What is the fatal flaw among the natural law proponents? The natural law proponents have greatly underestimated the power of sin in the unbeliever apart from some form of the influence of the Christian Faith. The Westminster Confession of Faith VI.2 states that in the Fall man “became dead in sin, and wholly defiled in all the parts and faculties of soul and body.” Without the influence of the Christian Faith in society, man will be exposed for what he truly is—a hater of Christ and opposed to God and his law. How some theologians who have been trained as Calvinists, can promote hope in natural law in the present decadent society, is beyond me. However, they have done so in the past, and we see the results today in our land.
Sinful man will not be restrained apart from the threat of the penalties included in biblical law (the second use of the law), but rather he will be released to revel in debauchery and licentiousness. Without the fear of God’s law in civil society, there is no bottom to the depth of shamelessness that that will befall man. Today, there seems to be little resistance to drag queens reading to children in public libraries. Young people are being groomed as potential sex-partners. Teenagers are being surgically mutilated in esteemed hospitals in the name of transgenderism. Popular evangelical singers are hosting gay weddings.
Reprobates and Christians cannot live in peace with one another because they are at war. Both are today quickly becoming “epistemologically self-conscious,” and the war is getting out of control. Christians have been asleep. We did not see what was coming. American Christians currently are in a self-esteem stupor while our nation drifts toward something worse than Sodom, and while the people are being pacified with bread and circuses.
Not everyone reading this is presently mandated to attend gay celebrations at work.

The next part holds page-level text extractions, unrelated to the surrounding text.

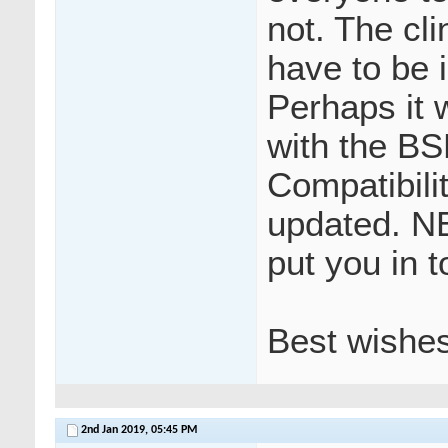
not. The cl
have to be 
Perhaps it 
with the BS
Compatibili
updated. N
put you in t
Best wishe
2nd Jan 2019,
05:45 PM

Not everyone must take an oath to uphold CRT. Not everyone is required to pledge allegiance to the rainbow flag. Not everyone has lost their income because of their commitment to the teaching of the Word of God. However, you should realize that they may be coming for you and your children next.
Lastly, we must also understand that where men hate God’s Law, they only bring judgment upon themselves. “All those who hate me love death” (Prov. 8:36).
America is in a crisis today. The evangelical church is in shambles. In addition to expository sermons, preachers need to supplement their preaching by adding a few sermons on the issues of the day like Neo-Marxism, CRT, and inflation. I would not say this unless I had done it myself. Our culture is in decline and the pulpit is still holding onto the sacredness of the natural law, and a faulty view of the separation of Church and State. Instead of sending our people out the door each week to be more than conquers, I am afraid we are sending them out to be doormats for Jesus.
Apart from a Reformation inside the church, the sins of America will probably grow exponentially over the next few years. Expect nothing but an increase in sex outside of marriage, homelessness, depression, drug abuse, and tyranny by civil magistrates. God may soon judge our nation in a more dramatic fashion in real time and space. Older Christians such as I may escape, but may God have mercy on our children and grandchildren.
God save us not only from our real enemies who are outside of Christ, but also from our brothers and sisters inside the church who are bewildered, and who like my grandfather, still go to the outhouse, when something much better is available. Natural law worked in ages past, but today we must preach the crown rights of Jesus Christ over all of life.
Larry E. Ball is a retired minister in the Presbyterian Church in America and is now a CPA. He lives in Kingsport, Tenn.